Saving and Loading Policies

Lerax uses Equinox to store models as PyTrees on disk. Any class that inherits from lerax.utils.Serializable gains:

serialize(path) — save the object to a .eqx file.
deserialize(path, ...) (class method) — load the object back from disk.

All policies (AbstractStatelessPolicy / AbstractStatefulPolicy subclasses) are Serializable.

Saving a Model

from jax import random as jr

from lerax.env.classic_control import CartPole
from lerax.policy import MLPActorCriticPolicy

policy_key = jr.key(0)

env = CartPole()
policy = MLPActorCriticPolicy(env=env, key=policy_key)

policy.serialize("model.eqx")

Loading a Model

Use the deserialize class method on the policy (or other Serializable subclass):

from jax import random as jr

from lerax.env.classic_control import CartPole
from lerax.policy import MLPActorCriticPolicy

env = CartPole()

loaded_policy = MLPActorCriticPolicy.deserialize("model.eqx", env, key=jr.key(1)) # (1)!

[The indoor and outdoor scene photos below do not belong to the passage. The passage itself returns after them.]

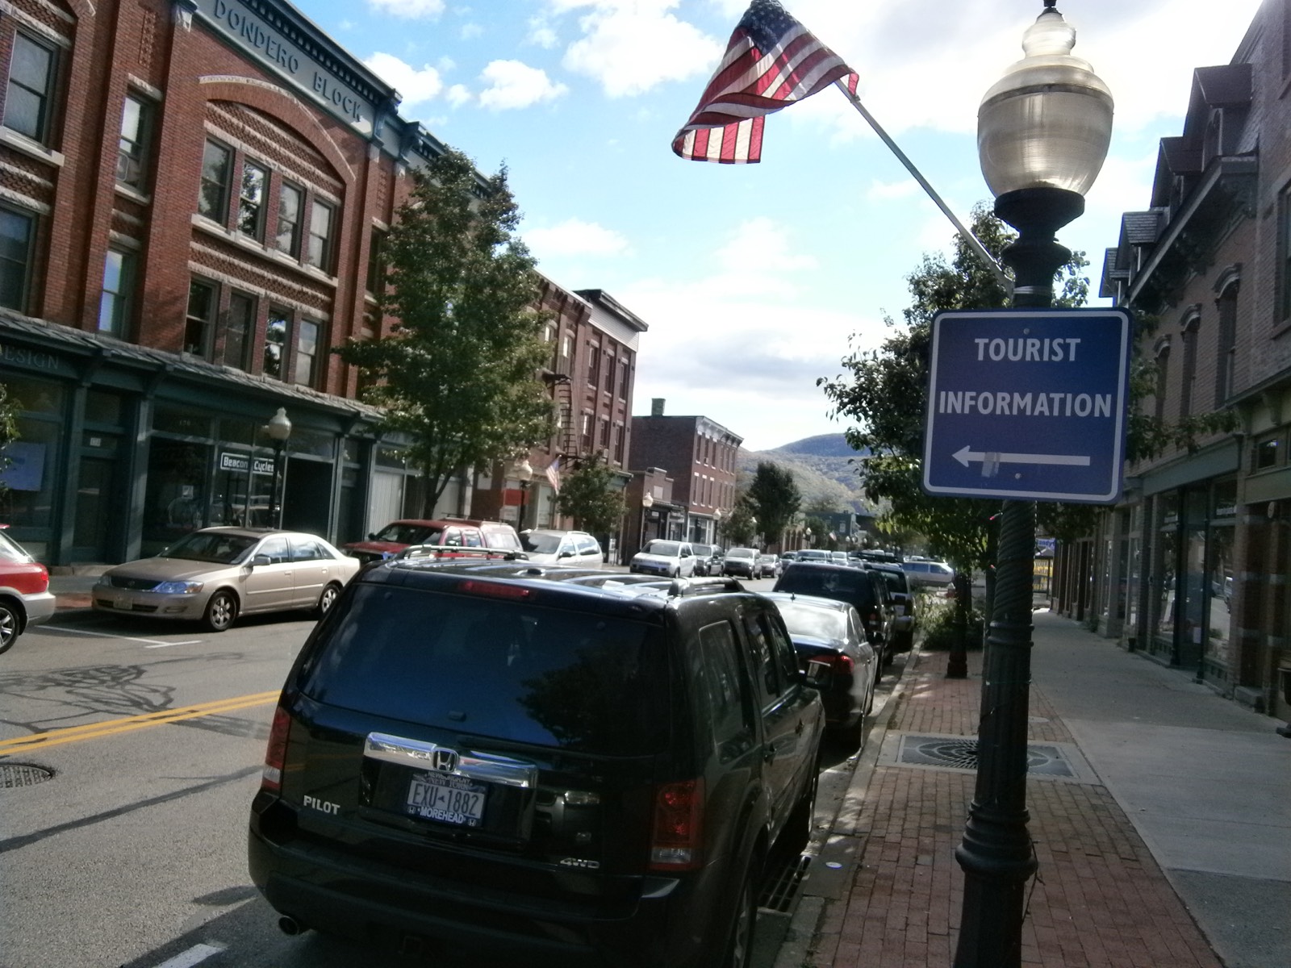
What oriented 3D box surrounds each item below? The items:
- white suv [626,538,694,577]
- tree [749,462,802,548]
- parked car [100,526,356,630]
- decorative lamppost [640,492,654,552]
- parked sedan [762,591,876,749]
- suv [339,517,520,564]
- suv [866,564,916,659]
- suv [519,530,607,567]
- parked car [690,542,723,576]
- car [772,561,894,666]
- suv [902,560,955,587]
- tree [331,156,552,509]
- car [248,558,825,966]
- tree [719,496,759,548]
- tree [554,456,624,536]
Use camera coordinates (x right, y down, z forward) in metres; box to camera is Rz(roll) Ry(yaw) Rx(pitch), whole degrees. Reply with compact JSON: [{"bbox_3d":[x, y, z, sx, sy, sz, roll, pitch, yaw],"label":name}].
[{"bbox_3d":[0.914,3.262,40.958,1.830,1.740,4.600,4,-3,18],"label":"white suv"},{"bbox_3d":[9.361,2.362,71.604,4.000,8.000,4.000,4,-3,18],"label":"tree"},{"bbox_3d":[-6.636,1.523,16.017,1.830,1.460,4.870,4,-3,18],"label":"parked car"},{"bbox_3d":[-0.015,2.174,42.640,0.480,3.790,0.480,4,-3,18],"label":"decorative lamppost"},{"bbox_3d":[1.804,2.015,11.468,1.840,1.450,4.780,4,-3,18],"label":"parked sedan"},{"bbox_3d":[-4.757,1.743,22.202,1.820,1.900,5.250,4,-3,18],"label":"suv"},{"bbox_3d":[5.245,2.719,22.064,1.820,1.800,4.450,4,-3,18],"label":"suv"},{"bbox_3d":[-3.039,2.257,28.035,1.920,1.780,4.900,4,-3,18],"label":"suv"},{"bbox_3d":[2.420,3.635,45.118,1.870,1.800,4.650,4,-3,18],"label":"parked car"},{"bbox_3d":[3.261,2.279,16.785,1.870,1.790,4.650,4,-3,18],"label":"car"},{"bbox_3d":[17.701,5.780,60.215,4.750,1.800,1.870,4,-3,18],"label":"suv"},{"bbox_3d":[-5.376,-3.122,25.514,5.600,11.600,5.400,4,-3,18],"label":"tree"},{"bbox_3d":[-0.085,1.359,5.650,1.990,1.830,4.850,4,-3,16],"label":"car"},{"bbox_3d":[5.991,3.301,62.214,2.700,4.650,2.700,4,-3,18],"label":"tree"},{"bbox_3d":[-2.082,1.198,36.398,2.900,4.700,2.900,4,-3,18],"label":"tree"}]

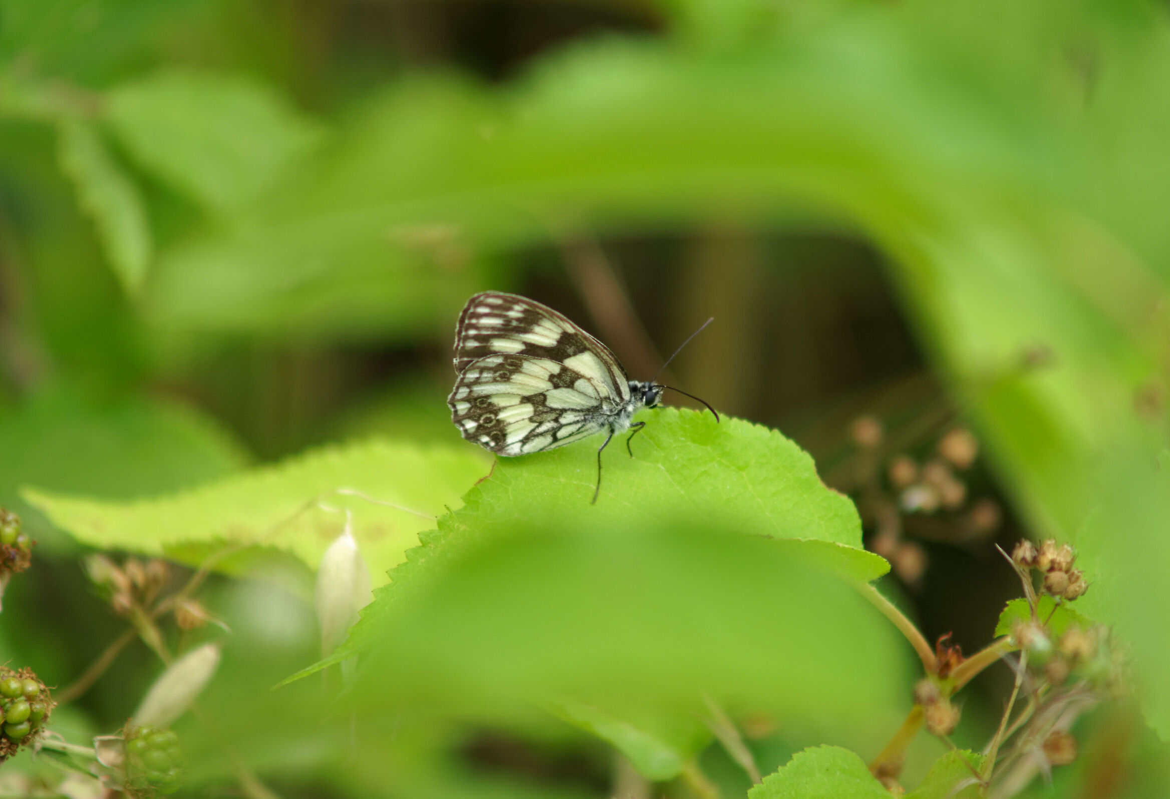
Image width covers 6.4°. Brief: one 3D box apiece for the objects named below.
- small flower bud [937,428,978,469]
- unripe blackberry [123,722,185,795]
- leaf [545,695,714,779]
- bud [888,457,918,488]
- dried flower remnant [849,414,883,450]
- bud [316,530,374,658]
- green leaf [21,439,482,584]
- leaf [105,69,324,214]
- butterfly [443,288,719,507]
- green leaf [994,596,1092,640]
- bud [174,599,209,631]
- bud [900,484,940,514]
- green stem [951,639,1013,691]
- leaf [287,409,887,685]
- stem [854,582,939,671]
[{"bbox_3d":[0.050,0.007,1.415,0.005,0.005,0.005,0,18,0],"label":"small flower bud"},{"bbox_3d":[-0.058,0.048,1.415,0.008,0.009,0.009,0,14,0],"label":"unripe blackberry"},{"bbox_3d":[0.006,0.046,1.425,0.020,0.008,0.014,-4,15,-17],"label":"leaf"},{"bbox_3d":[0.044,0.010,1.460,0.004,0.004,0.004,0,14,0],"label":"bud"},{"bbox_3d":[0.038,0.004,1.420,0.004,0.004,0.004,0,18,0],"label":"dried flower remnant"},{"bbox_3d":[-0.031,0.026,1.370,0.007,0.018,0.005,3,14,0],"label":"bud"},{"bbox_3d":[-0.041,0.015,1.390,0.067,0.014,0.040,2,26,-1],"label":"green leaf"},{"bbox_3d":[-0.054,-0.038,1.540,0.030,0.007,0.025,9,41,2],"label":"leaf"},{"bbox_3d":[0.000,0.000,1.410,0.035,0.025,0.012,-4,13,11],"label":"butterfly"},{"bbox_3d":[0.059,0.028,1.350,0.013,0.005,0.010,0,28,0],"label":"green leaf"},{"bbox_3d":[-0.054,0.030,1.450,0.005,0.004,0.004,-8,16,-30],"label":"bud"},{"bbox_3d":[0.045,0.013,1.410,0.005,0.004,0.004,0,18,0],"label":"bud"},{"bbox_3d":[0.053,0.036,1.410,0.010,0.002,0.002,-36,0,0],"label":"green stem"},{"bbox_3d":[0.000,0.019,1.340,0.076,0.019,0.045,-9,31,-1],"label":"leaf"},{"bbox_3d":[0.042,0.030,1.410,0.003,0.015,0.003,-39,0,0],"label":"stem"}]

Constructor arguments must match the original class signature

After the path argument, you must provide usual constructor arguments for the class. Values that determine PyTree structure must match the original object (e.g. the env argument above), but other arguments (e.g. random keys) can differ and will be overwritten by the loaded parameters.

Serializable Mixin

If you write your own modules and want the same save/load API, inherit from Serializable:

import equinox as eqx
from lerax.utils import Serializable

class MyModule(Serializable):
    a: float
    b: float

    def __init__(self, a: float, b: float):
        self.a = a
        self.b = b

m = MyModule(1.0, 2.0)
m.serialize("my_module.eqx")

m = MyModule.deserialize("my_module.eqx", 0.0, 0.0)

This works for policies, algorithms, or any other Equinox module that you want to persist.

ONNX Export

Lerax policies can be exported to the ONNX format for deployment in production runtimes (ONNX Runtime, TensorRT, etc.) that do not require JAX.

Installation

ONNX export requires additional dependencies:

pip install lerax[onnx]

Exporting a Policy

Use to_onnx to export a trained policy's deterministic inference path:

from jax import random as jr

from lerax.env.classic_control import CartPole
from lerax.export import to_onnx
from lerax.policy import MLPActorCriticPolicy

env = CartPole()
policy = MLPActorCriticPolicy(env=env, key=jr.key(0))

to_onnx(policy, output_path="policy.onnx")

The exported model maps a flat observation array to an action. It uses the deterministic mode of the policy (equivalent to calling policy(None, observation) with no random key).

Running the Exported Model

import numpy as np
import onnxruntime as ort

session = ort.InferenceSession("policy.onnx")
input_name = session.get_inputs()[0].name

observation = np.zeros(4, dtype=np.float32)  # CartPole has 4-dim observations
action = session.run(None, {input_name: observation})[0]